Zapier CEO Wade Foster avoids thinking about fundraising as much as possible. Profitable for years, his startup, which provides automation tools that connect applications together, is attracting a lot of interest from venture capitalists. Foster prefers to think of his customers, he says: museum tour guides, Etsy sellers and cafe owners who don’t have time to follow the latest tech buzzwords on Twitter, or capitals: venture capitalists. -risk have identified it as the next big thing.
“If you were to interview them and say, ‘Do you think you’re an expert in code?’ Foster said, invoking one of those fundraising terms, software without code, not what you’re talking about.'”
But the fact that Zapier didn’t play along (raising just $1.3 million in funding, going completely remote long before the pandemic trivialized it, and targeting a set of customers that many software companies overlook) has no importance. that means it hasn’t built a big business. Last summer, Zapier hit $100 million in annualized recurring revenue; he has already spent $140 million. And in January, investors found a way into the business, but not through Foster. Sequoia and Steadfast Financial bought $5 billion worth of stock from some of Zapier’s early investors.
Speaking for the first time, Foster said the transaction relieved the 2012-founded company to pursue a liquidity-enhancing event such as an initial public offering or sale for the time being. (The amount sold and the sellers were not disclosed; Bessemer Venture Partners, Threshold, Salesforce Ventures and Permanente Equity, based in Missouri, where Foster is originally from and recently moved, were among its original shareholders, according to PitchBook.) None of the founders. At the company he was involved in the sale with, Fosters says, “Personally, I’m a big fan of what we’re doing, I can’t do anything else with this money. If I had to withdraw money, the first thing I would do would be to look for more Zapier stock.

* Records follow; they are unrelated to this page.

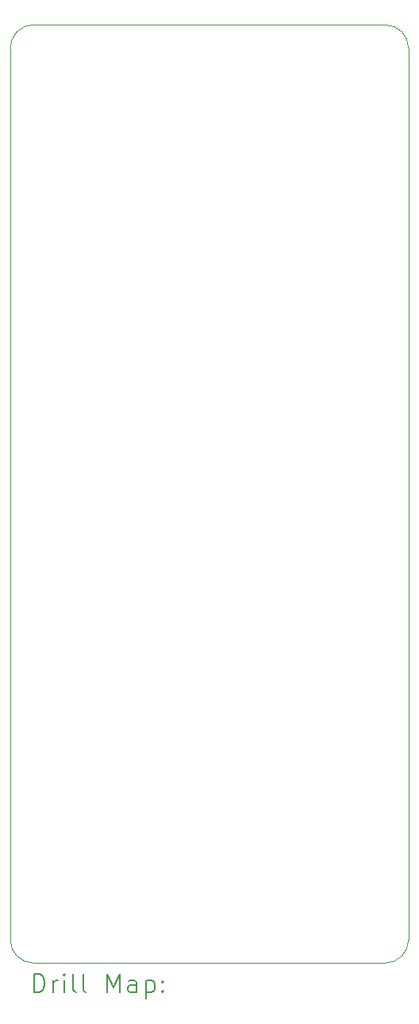
<source format=gbr>
%TF.GenerationSoftware,KiCad,Pcbnew,(6.0.8-1)-1*%
%TF.CreationDate,2023-01-21T16:41:56+01:00*%
%TF.ProjectId,steiner-parker-vcf,73746569-6e65-4722-9d70-61726b65722d,rev?*%
%TF.SameCoordinates,Original*%
%TF.FileFunction,Drillmap*%
%TF.FilePolarity,Positive*%
%FSLAX45Y45*%
G04 Gerber Fmt 4.5, Leading zero omitted, Abs format (unit mm)*
G04 Created by KiCad (PCBNEW (6.0.8-1)-1) date 2023-01-21 16:41:56*
%MOMM*%
%LPD*%
G01*
G04 APERTURE LIST*
%ADD10C,0.050000*%
%ADD11C,0.200000*%
G04 APERTURE END LIST*
D10*
X11250000Y-5000000D02*
G75*
G03*
X11000000Y-5250000I0J-250000D01*
G01*
X15000000Y-15000000D02*
G75*
G03*
X15250000Y-14750000I0J250000D01*
G01*
X11000000Y-14750000D02*
X11000000Y-5250000D01*
X15250000Y-5250000D02*
X15250000Y-14750000D01*
X15250000Y-5250000D02*
G75*
G03*
X15000000Y-5000000I-250000J0D01*
G01*
X11000000Y-14750000D02*
G75*
G03*
X11250000Y-15000000I250000J0D01*
G01*
X11250000Y-5000000D02*
X15000000Y-5000000D01*
X15000000Y-15000000D02*
X11250000Y-15000000D01*
D11*
X11255119Y-15312976D02*
X11255119Y-15112976D01*
X11302738Y-15112976D01*
X11331309Y-15122500D01*
X11350357Y-15141548D01*
X11359881Y-15160595D01*
X11369405Y-15198690D01*
X11369405Y-15227262D01*
X11359881Y-15265357D01*
X11350357Y-15284405D01*
X11331309Y-15303452D01*
X11302738Y-15312976D01*
X11255119Y-15312976D01*
X11455119Y-15312976D02*
X11455119Y-15179643D01*
X11455119Y-15217738D02*
X11464643Y-15198690D01*
X11474167Y-15189167D01*
X11493214Y-15179643D01*
X11512262Y-15179643D01*
X11578928Y-15312976D02*
X11578928Y-15179643D01*
X11578928Y-15112976D02*
X11569405Y-15122500D01*
X11578928Y-15132024D01*
X11588452Y-15122500D01*
X11578928Y-15112976D01*
X11578928Y-15132024D01*
X11702738Y-15312976D02*
X11683690Y-15303452D01*
X11674167Y-15284405D01*
X11674167Y-15112976D01*
X11807500Y-15312976D02*
X11788452Y-15303452D01*
X11778928Y-15284405D01*
X11778928Y-15112976D01*
X12036071Y-15312976D02*
X12036071Y-15112976D01*
X12102738Y-15255833D01*
X12169405Y-15112976D01*
X12169405Y-15312976D01*
X12350357Y-15312976D02*
X12350357Y-15208214D01*
X12340833Y-15189167D01*
X12321786Y-15179643D01*
X12283690Y-15179643D01*
X12264643Y-15189167D01*
X12350357Y-15303452D02*
X12331309Y-15312976D01*
X12283690Y-15312976D01*
X12264643Y-15303452D01*
X12255119Y-15284405D01*
X12255119Y-15265357D01*
X12264643Y-15246309D01*
X12283690Y-15236786D01*
X12331309Y-15236786D01*
X12350357Y-15227262D01*
X12445595Y-15179643D02*
X12445595Y-15379643D01*
X12445595Y-15189167D02*
X12464643Y-15179643D01*
X12502738Y-15179643D01*
X12521786Y-15189167D01*
X12531309Y-15198690D01*
X12540833Y-15217738D01*
X12540833Y-15274881D01*
X12531309Y-15293928D01*
X12521786Y-15303452D01*
X12502738Y-15312976D01*
X12464643Y-15312976D01*
X12445595Y-15303452D01*
X12626548Y-15293928D02*
X12636071Y-15303452D01*
X12626548Y-15312976D01*
X12617024Y-15303452D01*
X12626548Y-15293928D01*
X12626548Y-15312976D01*
X12626548Y-15189167D02*
X12636071Y-15198690D01*
X12626548Y-15208214D01*
X12617024Y-15198690D01*
X12626548Y-15189167D01*
X12626548Y-15208214D01*
M02*

</source>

With over 300 app partners and connecting to over 3,000 apps, Zapier has charted a different growth path than the typical software unicorn. An example: customer service. A team of approximately 100 employees familiar with a variety of work applications work closely with Zapier’s small customers to ensure everything runs smoothly, an unusually large commitment for a company or customer the size of Zapier. from their typical contracts, which start free and cost up to $599 per month for all the bells and whistles like live support, still a far cry from the software licenses that can cost large companies millions. (Foster says that while teams within large enterprises now account for about 25% of revenue, most customers pay $19.99 or $49 per month.)
Zapier also created a $1 million small business relief fund a year ago for struggling customers as the pandemic spread. Foster predicts that after COVID-19, a new wave of small, family-style businesses with revenues between $5 million and $10 million will thrive after going digital.
Zapier’s recruiting and expansion software tools are also sparse and entirely driven by the company’s sales. Employees are eligible to receive bonuses on company earnings if they achieve certain milestones twice a year. “We never felt like our bottom line got in the way of our goal,” Foster says. The company on Monday announced its first acquisition of a no-code education company called Makerpad.
Now, with Sequoia and Steadfast on board, Foster plans to tap the networks and backing of some of those companies for portfolio companies, even though he’s spent years politely ignoring investors like Andrew Reed and Karan Mehandru. the senior associates of each of those who have purchased participate in this increase. When asked if he would consider funding college students or even a potential IPO, Foster replied “never say never.”
“For us, we have always viewed financial events, whether secondary, primary or public markets, as a tool in the tool belt. It’s something you can achieve as someone who runs a business that can help you when you need it.”